ACTIVITY:
Send back the whole listing untouched.

------

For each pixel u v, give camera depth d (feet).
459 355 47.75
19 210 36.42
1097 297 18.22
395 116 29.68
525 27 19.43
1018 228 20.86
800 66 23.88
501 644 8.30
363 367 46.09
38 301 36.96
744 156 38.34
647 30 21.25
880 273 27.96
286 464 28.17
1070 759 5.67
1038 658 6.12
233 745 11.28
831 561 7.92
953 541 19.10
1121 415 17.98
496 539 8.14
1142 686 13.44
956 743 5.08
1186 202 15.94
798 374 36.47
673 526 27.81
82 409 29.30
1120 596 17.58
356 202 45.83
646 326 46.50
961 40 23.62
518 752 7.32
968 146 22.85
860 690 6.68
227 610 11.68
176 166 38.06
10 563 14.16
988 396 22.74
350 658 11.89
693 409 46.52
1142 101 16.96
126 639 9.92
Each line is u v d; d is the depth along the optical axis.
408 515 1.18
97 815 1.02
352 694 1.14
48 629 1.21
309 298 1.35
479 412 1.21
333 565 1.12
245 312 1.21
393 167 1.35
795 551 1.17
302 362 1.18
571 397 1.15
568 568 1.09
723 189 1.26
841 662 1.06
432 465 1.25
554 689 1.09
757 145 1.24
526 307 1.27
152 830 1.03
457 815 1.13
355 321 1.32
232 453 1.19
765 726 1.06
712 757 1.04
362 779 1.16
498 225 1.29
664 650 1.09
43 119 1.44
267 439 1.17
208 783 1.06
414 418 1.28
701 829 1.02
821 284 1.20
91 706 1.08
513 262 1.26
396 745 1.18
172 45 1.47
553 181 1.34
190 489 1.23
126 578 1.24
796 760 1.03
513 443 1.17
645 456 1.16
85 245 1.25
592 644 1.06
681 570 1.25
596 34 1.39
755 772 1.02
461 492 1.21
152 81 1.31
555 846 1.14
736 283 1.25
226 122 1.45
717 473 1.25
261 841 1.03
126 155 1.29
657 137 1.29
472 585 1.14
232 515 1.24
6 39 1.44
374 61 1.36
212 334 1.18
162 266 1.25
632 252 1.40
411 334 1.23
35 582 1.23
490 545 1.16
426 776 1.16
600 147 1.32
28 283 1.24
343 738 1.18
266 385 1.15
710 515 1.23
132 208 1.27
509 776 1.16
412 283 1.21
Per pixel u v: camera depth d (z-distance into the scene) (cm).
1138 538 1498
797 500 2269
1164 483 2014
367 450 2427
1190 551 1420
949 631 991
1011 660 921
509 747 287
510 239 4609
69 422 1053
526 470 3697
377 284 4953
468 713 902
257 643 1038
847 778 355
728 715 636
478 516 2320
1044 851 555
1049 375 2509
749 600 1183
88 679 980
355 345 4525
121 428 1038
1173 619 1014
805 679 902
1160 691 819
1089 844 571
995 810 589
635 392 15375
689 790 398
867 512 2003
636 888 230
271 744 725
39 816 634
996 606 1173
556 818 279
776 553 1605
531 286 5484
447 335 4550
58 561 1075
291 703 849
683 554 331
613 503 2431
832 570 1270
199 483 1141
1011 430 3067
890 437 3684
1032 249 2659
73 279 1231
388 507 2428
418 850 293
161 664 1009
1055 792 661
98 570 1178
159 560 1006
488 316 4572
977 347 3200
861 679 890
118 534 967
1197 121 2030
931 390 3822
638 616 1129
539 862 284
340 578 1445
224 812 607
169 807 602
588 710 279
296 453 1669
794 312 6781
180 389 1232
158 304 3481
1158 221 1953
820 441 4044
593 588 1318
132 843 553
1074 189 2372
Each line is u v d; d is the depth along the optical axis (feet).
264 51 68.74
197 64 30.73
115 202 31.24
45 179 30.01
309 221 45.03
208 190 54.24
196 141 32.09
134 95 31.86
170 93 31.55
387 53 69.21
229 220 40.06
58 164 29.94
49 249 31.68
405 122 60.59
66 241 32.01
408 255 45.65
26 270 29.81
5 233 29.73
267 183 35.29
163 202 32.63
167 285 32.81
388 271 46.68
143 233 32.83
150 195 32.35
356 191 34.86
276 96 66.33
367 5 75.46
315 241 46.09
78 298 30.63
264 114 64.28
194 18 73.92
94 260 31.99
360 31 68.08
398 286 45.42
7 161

------

RESPONSE AREA:
For each pixel u v, give camera depth d (feet).
459 355 47.75
19 210 36.42
1097 297 18.22
395 116 29.68
525 27 19.43
1018 228 20.86
800 66 23.88
501 644 8.30
363 367 46.09
38 301 36.96
744 156 38.34
647 30 21.25
880 273 27.96
286 464 28.17
1070 759 5.67
1038 658 6.12
233 745 11.28
831 561 7.92
953 541 19.10
1121 415 17.98
496 539 8.14
1142 686 13.44
956 743 5.08
1186 202 15.94
798 374 36.47
673 526 27.81
82 409 29.30
1120 596 17.58
356 202 45.83
646 326 46.50
961 40 23.62
518 752 7.32
968 146 22.85
860 690 6.68
227 610 11.68
176 166 38.06
10 563 14.16
988 396 22.74
350 658 11.89
693 409 46.52
1142 101 16.96
126 639 9.92
Each line is u v d; d is the depth along the optical axis.
408 515 1.18
97 815 1.02
352 694 1.14
48 629 1.21
309 298 1.35
479 412 1.21
333 565 1.12
245 312 1.21
393 167 1.35
795 551 1.17
302 362 1.18
571 397 1.15
568 568 1.09
723 189 1.26
841 662 1.06
432 465 1.25
554 689 1.09
757 145 1.24
526 307 1.27
152 830 1.03
457 815 1.13
355 321 1.32
232 453 1.19
765 726 1.06
712 757 1.04
362 779 1.16
498 225 1.29
664 650 1.09
43 119 1.44
267 439 1.17
208 783 1.06
414 418 1.28
701 829 1.02
821 284 1.20
91 706 1.08
513 262 1.26
396 745 1.18
172 45 1.47
553 181 1.34
190 489 1.23
126 578 1.24
796 760 1.03
513 443 1.17
645 456 1.16
85 245 1.25
592 644 1.06
681 570 1.25
596 34 1.39
755 772 1.02
461 492 1.21
152 81 1.31
555 846 1.14
736 283 1.25
226 122 1.45
717 473 1.25
261 841 1.03
126 155 1.29
657 137 1.29
472 585 1.14
232 515 1.24
6 39 1.44
374 61 1.36
212 334 1.18
162 266 1.25
632 252 1.40
411 334 1.23
35 582 1.23
490 545 1.16
426 776 1.16
600 147 1.32
28 283 1.24
343 738 1.18
266 385 1.15
710 515 1.23
132 208 1.27
509 776 1.16
412 283 1.21
Per pixel u v: camera depth d (z-distance into the scene) (cm).
1138 538 1498
797 500 2269
1164 483 2014
367 450 2427
1190 551 1420
949 631 991
1011 660 921
509 747 287
510 239 4609
69 422 1053
526 470 3697
377 284 4953
468 713 902
257 643 1038
847 778 355
728 715 636
478 516 2320
1044 851 555
1049 375 2509
749 600 1183
88 679 980
355 345 4525
121 428 1038
1173 619 1014
805 679 902
1160 691 819
1089 844 571
995 810 589
635 392 15375
689 790 398
867 512 2003
636 888 230
271 744 725
39 816 634
996 606 1173
556 818 279
776 553 1605
531 286 5484
447 335 4550
58 561 1075
291 703 849
683 554 331
613 503 2431
832 570 1270
199 483 1141
1011 430 3067
890 437 3684
1032 249 2659
73 279 1231
388 507 2428
418 850 293
161 664 1009
1055 792 661
98 570 1178
159 560 1006
488 316 4572
977 347 3200
861 679 890
118 534 967
1197 121 2030
931 390 3822
638 616 1129
539 862 284
340 578 1445
224 812 607
169 807 602
588 710 279
296 453 1669
794 312 6781
180 389 1232
158 304 3481
1158 221 1953
820 441 4044
593 588 1318
132 843 553
1074 189 2372
Each line is u v d; d is the depth along the optical axis (feet).
264 51 68.74
197 64 30.73
115 202 31.24
45 179 30.01
309 221 45.03
208 190 54.24
196 141 32.09
134 95 31.86
170 93 31.55
387 53 69.21
229 220 40.06
58 164 29.94
49 249 31.68
405 122 60.59
66 241 32.01
408 255 45.65
26 270 29.81
5 233 29.73
267 183 35.29
163 202 32.63
167 285 32.81
388 271 46.68
143 233 32.83
150 195 32.35
356 191 34.86
276 96 66.33
367 5 75.46
315 241 46.09
78 298 30.63
264 114 64.28
194 18 73.92
94 260 31.99
360 31 68.08
398 286 45.42
7 161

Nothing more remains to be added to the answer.